## Data provided
────────────────────
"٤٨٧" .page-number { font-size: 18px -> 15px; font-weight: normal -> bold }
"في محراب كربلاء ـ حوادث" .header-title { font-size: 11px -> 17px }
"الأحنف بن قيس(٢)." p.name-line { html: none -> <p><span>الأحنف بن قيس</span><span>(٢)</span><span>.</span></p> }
────────────────────
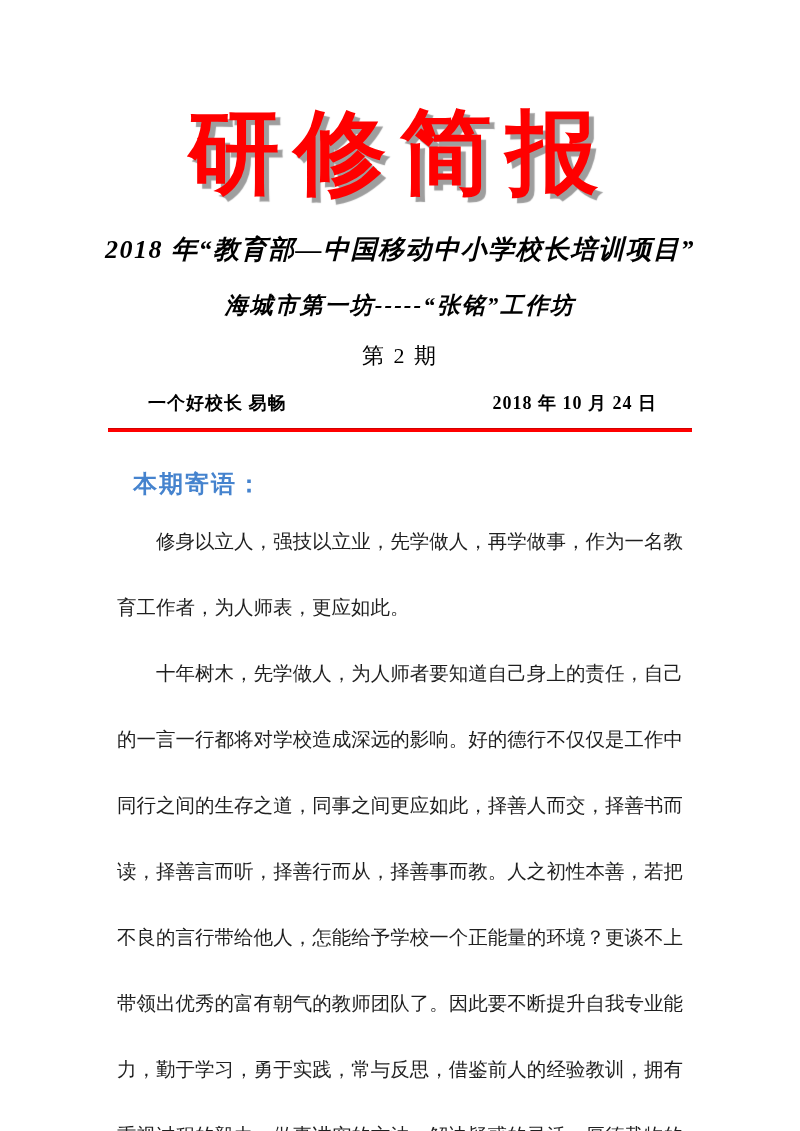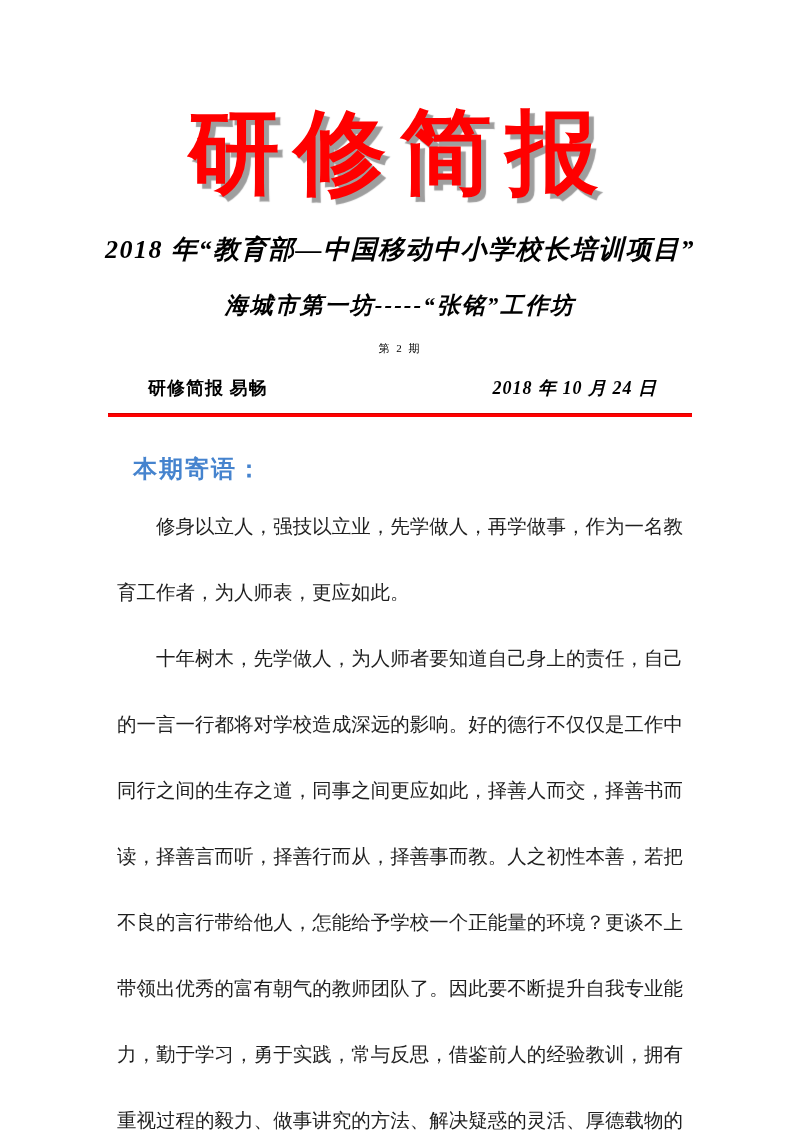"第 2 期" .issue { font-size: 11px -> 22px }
────────────────────
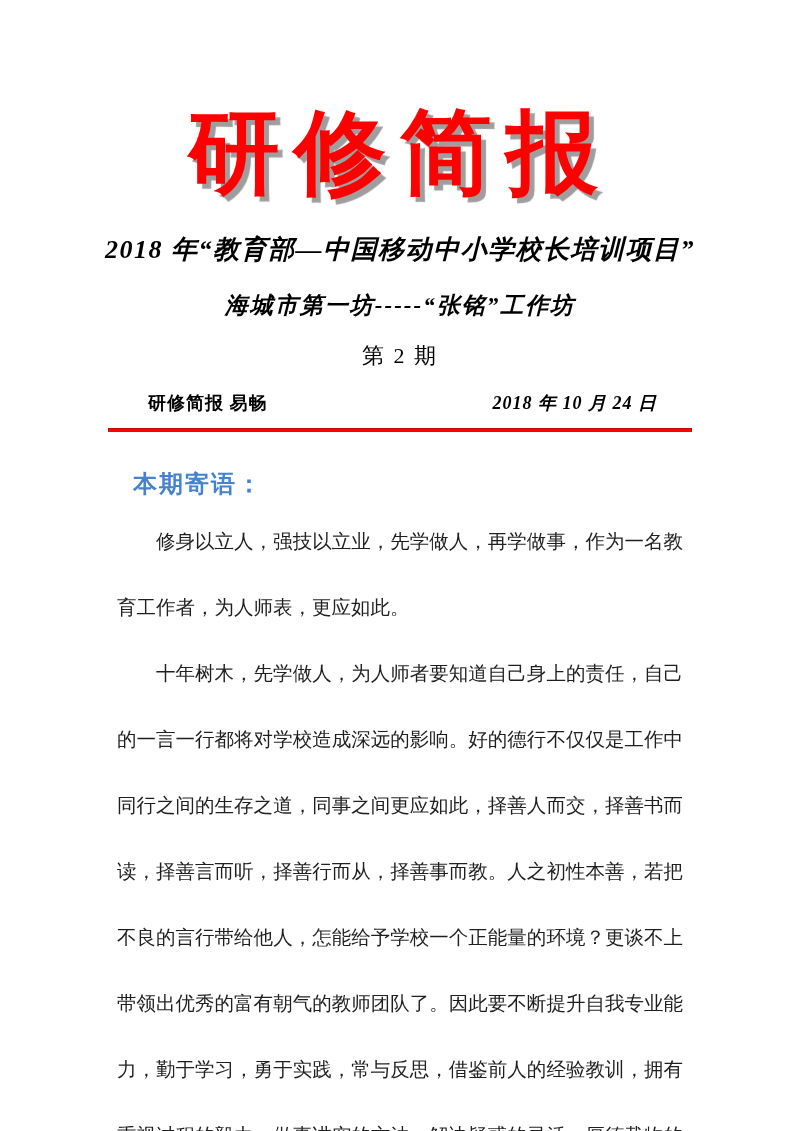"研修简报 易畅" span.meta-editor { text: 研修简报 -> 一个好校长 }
────────────────────
## Activity
Can you repeat, word for word, every line above from the one containing "محراب كربلاء ـ" down to the one containing "html: none ->", including both?

## Response area
"في محراب كربلاء ـ حوادث" .header-title { font-size: 11px -> 17px }
"الأحنف بن قيس(٢)." p.name-line { html: none -> <p><span>الأحنف بن قيس</span><span>(٢)</span><span>.</span></p> }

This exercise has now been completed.